Untreatable disease causes muscle weakness, severe disability in older adults

 

April 07, 2021
Dr. Tahseen Mozaffar, director of the UCI Health ALS and Neuromuscular Center
Dr. Tahseen Mozaffar, director of the UCI Health ALS and Neuromuscular Center, will lead study on sporadic inclusion body myositis (sIBM), which affects aging adults causing asymmetric muscle weakness and severe disability.

UCI Health neuromuscular disorder researchers have been awarded a prestigious $4.2 million grant to study a little understood muscle disorder in aging adults that causes asymmetric muscle weakness and severe disability.

Known as sporadic inclusion body myositis (sIBM), the disease is currently untreatable. 

The five-year grant from the National Institute of Arthritis and Musculoskeletal and Skin Diseases will enable researchers to develop a detailed characterization of sIBM progression and explore the influence of biomarkers on the behavior and progression the disease, said Dr. Tahseen Mozaffar, director of the UCI Health ALS and Neuromuscular Center, one of only six Muscular Dystrophy Association-designated centers in California. 

The study will be the largest of its kind, enrolling 150 sIBM patients with a planned two-year follow up, the longest duration to date.

“As the U.S. population over age 65 continues to grow, we expect the prevalence of sIBM is likely to increase," said Mozaffar, the study's principal investigator and professor of neurology who leads the UCI School of Medicine's Division of Neuromuscular Disorders.
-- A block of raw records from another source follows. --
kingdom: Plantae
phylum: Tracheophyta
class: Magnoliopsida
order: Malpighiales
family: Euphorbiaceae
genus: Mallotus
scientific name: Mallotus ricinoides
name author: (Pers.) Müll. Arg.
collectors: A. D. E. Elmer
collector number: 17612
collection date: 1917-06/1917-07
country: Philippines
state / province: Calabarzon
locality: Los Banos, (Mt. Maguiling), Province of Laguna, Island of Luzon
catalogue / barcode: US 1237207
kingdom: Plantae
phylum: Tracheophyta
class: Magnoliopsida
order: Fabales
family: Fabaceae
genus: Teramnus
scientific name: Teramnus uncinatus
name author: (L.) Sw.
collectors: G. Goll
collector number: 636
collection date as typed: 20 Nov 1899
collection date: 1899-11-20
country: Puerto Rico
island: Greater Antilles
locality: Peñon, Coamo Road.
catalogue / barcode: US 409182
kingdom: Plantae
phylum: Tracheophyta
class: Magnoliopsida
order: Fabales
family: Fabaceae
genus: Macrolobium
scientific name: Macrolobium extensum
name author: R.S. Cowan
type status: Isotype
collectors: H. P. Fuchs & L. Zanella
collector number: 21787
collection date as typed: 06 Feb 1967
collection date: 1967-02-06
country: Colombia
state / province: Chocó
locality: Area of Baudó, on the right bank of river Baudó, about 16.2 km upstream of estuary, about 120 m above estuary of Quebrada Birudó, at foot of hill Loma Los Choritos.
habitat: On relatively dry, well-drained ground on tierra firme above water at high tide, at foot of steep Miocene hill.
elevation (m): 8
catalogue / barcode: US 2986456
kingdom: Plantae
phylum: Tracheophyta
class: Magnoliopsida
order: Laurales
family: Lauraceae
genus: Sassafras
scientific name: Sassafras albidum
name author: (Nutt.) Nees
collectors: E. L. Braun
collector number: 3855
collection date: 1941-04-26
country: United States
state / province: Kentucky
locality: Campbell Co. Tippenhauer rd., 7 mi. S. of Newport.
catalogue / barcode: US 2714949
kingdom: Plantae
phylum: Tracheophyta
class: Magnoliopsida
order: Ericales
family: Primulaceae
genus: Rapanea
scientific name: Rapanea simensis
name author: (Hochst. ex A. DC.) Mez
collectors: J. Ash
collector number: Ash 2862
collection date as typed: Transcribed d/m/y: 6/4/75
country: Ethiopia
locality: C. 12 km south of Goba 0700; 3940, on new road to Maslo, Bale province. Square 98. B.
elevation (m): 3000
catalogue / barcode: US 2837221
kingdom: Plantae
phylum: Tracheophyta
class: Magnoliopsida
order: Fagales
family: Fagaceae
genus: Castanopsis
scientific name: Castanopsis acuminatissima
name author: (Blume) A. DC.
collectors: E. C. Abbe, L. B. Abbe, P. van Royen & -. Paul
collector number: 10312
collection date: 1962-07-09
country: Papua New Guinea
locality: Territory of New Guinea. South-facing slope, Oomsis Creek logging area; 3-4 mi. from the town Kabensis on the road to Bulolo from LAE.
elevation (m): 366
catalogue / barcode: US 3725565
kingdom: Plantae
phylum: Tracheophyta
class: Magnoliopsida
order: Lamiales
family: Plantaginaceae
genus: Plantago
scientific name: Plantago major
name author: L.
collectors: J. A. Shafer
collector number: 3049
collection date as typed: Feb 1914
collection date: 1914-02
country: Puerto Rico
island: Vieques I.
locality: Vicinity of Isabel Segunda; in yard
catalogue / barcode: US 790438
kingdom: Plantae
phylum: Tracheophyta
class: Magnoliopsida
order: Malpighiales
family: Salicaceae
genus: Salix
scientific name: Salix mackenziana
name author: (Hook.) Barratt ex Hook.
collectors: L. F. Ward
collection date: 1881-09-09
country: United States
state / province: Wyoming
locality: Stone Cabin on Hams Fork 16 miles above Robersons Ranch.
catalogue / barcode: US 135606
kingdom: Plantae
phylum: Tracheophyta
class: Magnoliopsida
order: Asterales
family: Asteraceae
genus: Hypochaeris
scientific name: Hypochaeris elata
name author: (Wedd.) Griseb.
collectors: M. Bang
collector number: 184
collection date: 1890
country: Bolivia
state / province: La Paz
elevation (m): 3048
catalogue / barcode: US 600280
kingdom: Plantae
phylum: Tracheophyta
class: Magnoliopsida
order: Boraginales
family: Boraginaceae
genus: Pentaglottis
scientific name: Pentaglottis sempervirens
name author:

"Our hope is to gain a better understanding of this rare, yet devastating disease, so that we can design more effective and efficient clinical trials to identify potential treatments for this currently untreatable disease.”

The study will investigate differences in the disease phenotype and progression, as well as muscle pathology in a larger cohort of sIBM patients. Researchers also will explore whether blood and skeletal muscle-based biomarkers influence disease behavior. In addition, they will examine the distribution of Kv1.3 potassium channels in blood and muscle for possible targeting by pharmacological agents.

The study's immunological analyses will be conducted by S. Armando Villalta, PhD, an assistant professor in the School of Medicine's Department of Physiology & Biophysics. Statistical  analyses will be led by Bin Nan, PhD, a professor of statistics at the university's Donald Bren School of Information & Computer Sciences.

“A major barrier to clinical trials in sIBM has been the lack of a full understanding of the natural history of the disease,” said Mozaffar. “This funding will enable us to conduct the observational studies needed to explore the disease phenotype, the factors that influence disease progression and behavior, and ultimately direct future clinical trials designed to uncover potential treatments.”

He said a consortium of 13 U.S. treatment centers for myositis, a group of rare conditions that cause muscle weakness and pain that gets progressively worse, is ready to act on the study's findings and participate in future clinical trials aimed at changing the course of sIBM.

Effective April 1, 2021, the award, number 1R01AR078340-01, is titled, “Influence of NT5c1A antibodies on disease progression, clinical phenotype and blood and muscle biomarkers in sporadic Inclusion Body Myositis – A prospective evaluation.”